May I have the lines from the one containing "middle mcp: (229, 108)" to the end of the entries, returned exactly and with nothing else?

### Records for the exercise ###

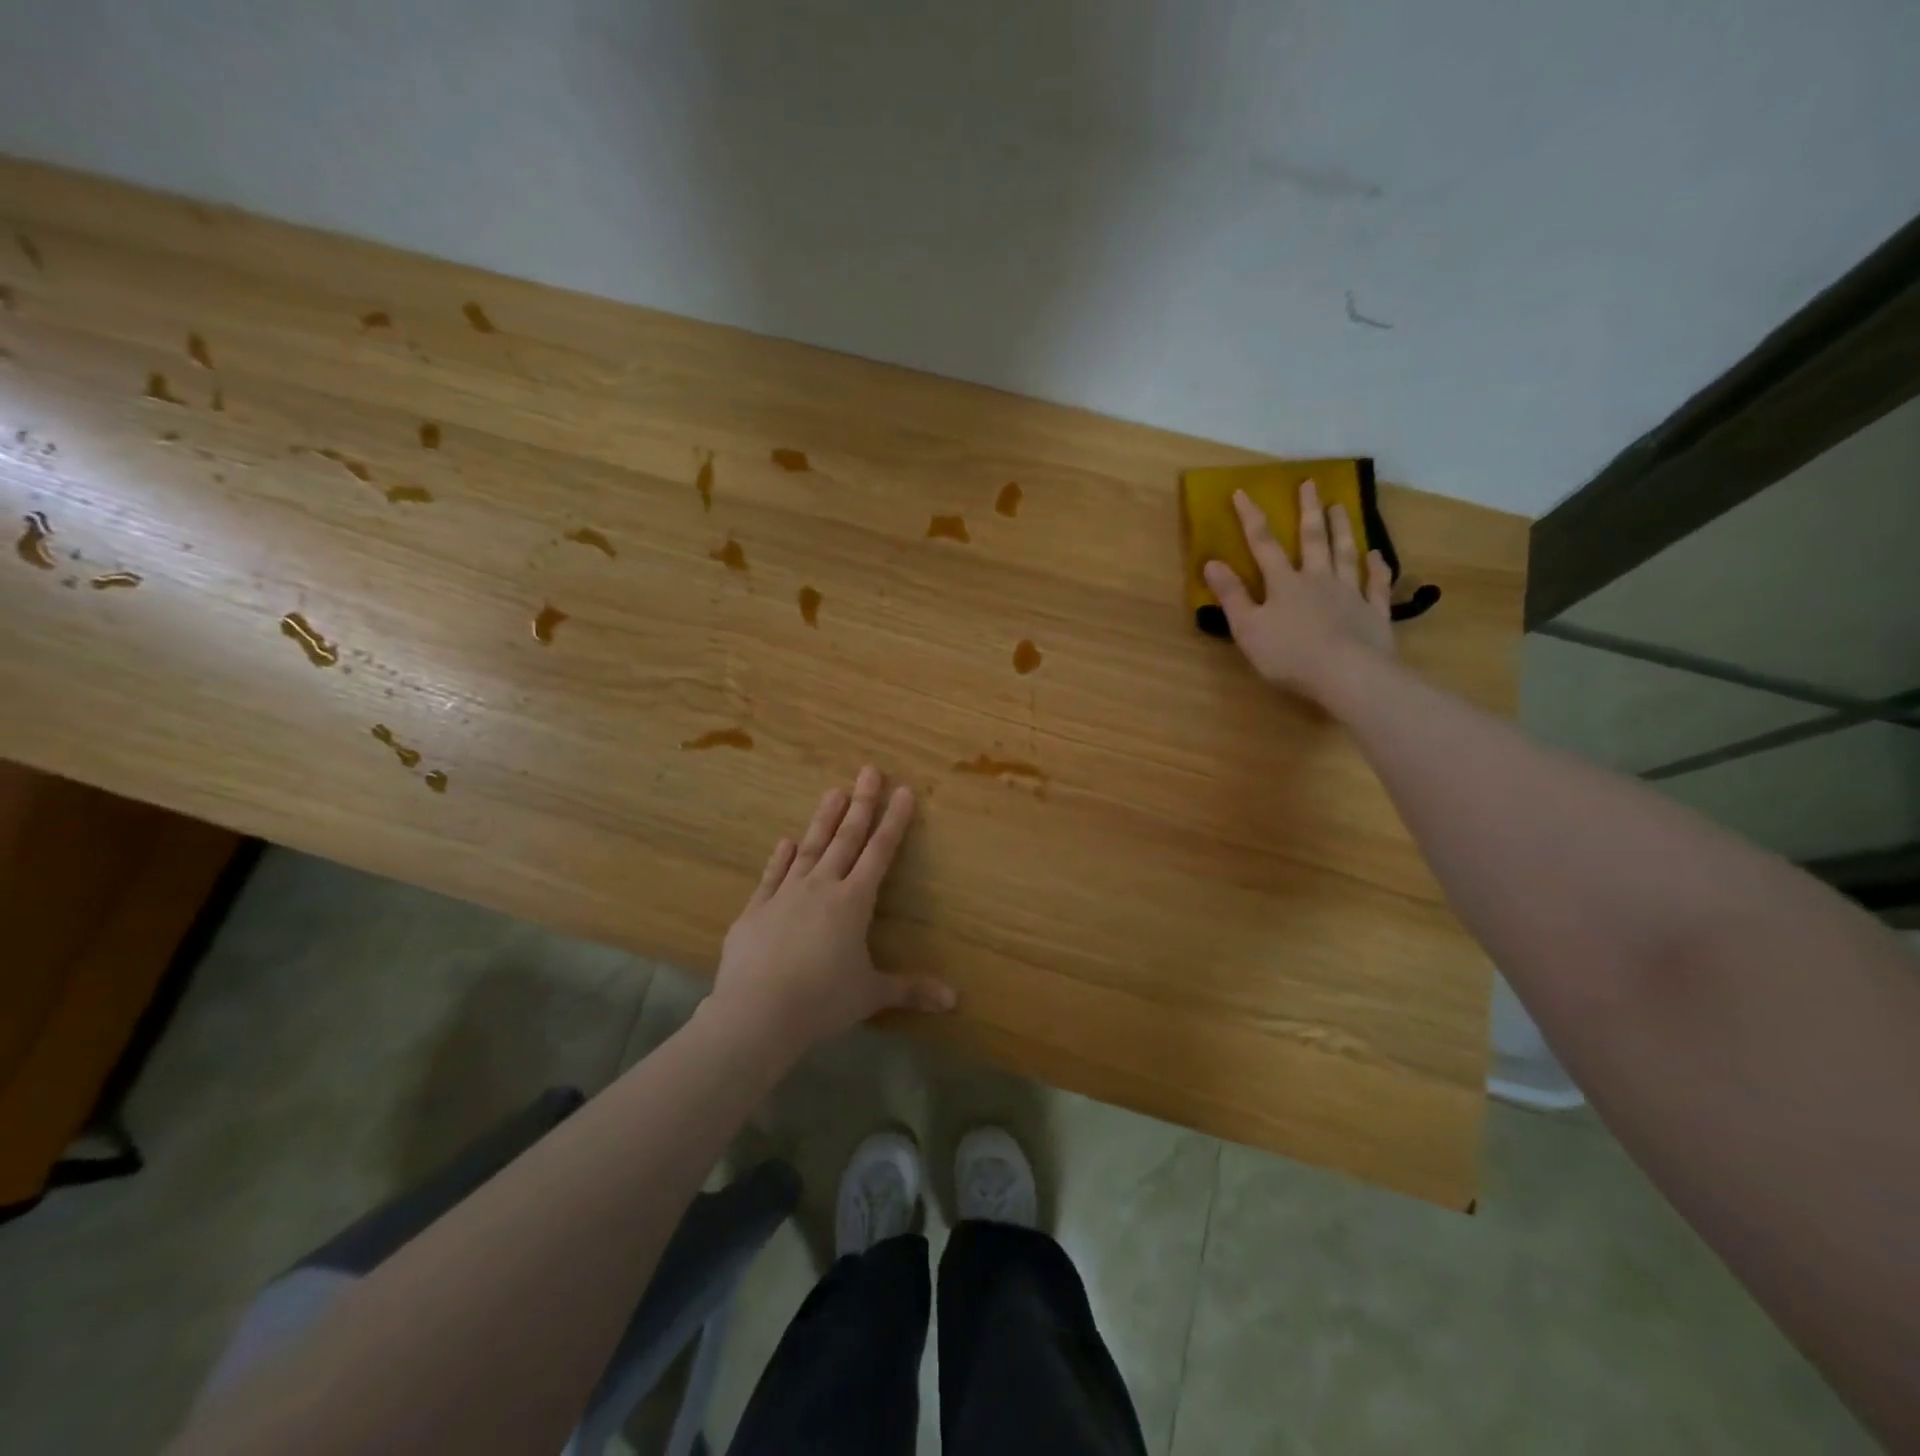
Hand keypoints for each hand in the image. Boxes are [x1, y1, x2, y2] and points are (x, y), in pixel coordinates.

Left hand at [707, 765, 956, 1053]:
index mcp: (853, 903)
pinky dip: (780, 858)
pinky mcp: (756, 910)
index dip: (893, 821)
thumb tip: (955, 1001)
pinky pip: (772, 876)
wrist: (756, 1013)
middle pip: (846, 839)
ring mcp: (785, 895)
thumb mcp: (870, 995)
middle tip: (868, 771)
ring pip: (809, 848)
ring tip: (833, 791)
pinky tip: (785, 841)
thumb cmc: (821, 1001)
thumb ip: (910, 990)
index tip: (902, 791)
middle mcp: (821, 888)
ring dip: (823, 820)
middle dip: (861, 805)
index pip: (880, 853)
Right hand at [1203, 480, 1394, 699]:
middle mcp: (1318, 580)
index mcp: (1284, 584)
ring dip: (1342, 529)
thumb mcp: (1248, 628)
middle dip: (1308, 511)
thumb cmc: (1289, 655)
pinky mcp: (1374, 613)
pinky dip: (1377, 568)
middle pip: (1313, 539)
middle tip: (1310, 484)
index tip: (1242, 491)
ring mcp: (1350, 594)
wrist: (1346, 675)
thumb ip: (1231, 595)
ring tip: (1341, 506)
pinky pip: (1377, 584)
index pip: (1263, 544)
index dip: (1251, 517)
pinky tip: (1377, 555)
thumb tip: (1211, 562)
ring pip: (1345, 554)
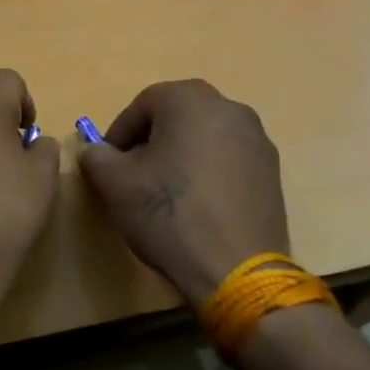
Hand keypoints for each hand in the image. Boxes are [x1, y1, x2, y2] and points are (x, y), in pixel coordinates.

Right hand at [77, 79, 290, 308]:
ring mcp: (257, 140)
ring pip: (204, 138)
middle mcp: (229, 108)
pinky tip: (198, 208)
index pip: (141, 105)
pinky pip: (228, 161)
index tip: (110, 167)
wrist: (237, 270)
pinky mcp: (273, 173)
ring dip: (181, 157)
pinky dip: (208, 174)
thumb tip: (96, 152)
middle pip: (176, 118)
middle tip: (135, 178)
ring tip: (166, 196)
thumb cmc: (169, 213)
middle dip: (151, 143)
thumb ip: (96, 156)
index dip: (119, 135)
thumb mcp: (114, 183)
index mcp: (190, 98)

###

● **Result**
middle mcp: (229, 108)
pinky tip: (198, 208)
index pip: (141, 105)
pinky pip: (228, 161)
index tip: (110, 167)
wrist: (237, 270)
pinky mcp: (273, 173)
ring dip: (181, 157)
pinky dip: (208, 174)
thumb tip: (96, 152)
middle pip: (176, 118)
middle tip: (135, 178)
ring tip: (166, 196)
thumb cmc: (169, 213)
middle dip: (151, 143)
thumb ip: (96, 156)
index dip: (119, 135)
thumb mcp: (114, 183)
index mcp: (190, 98)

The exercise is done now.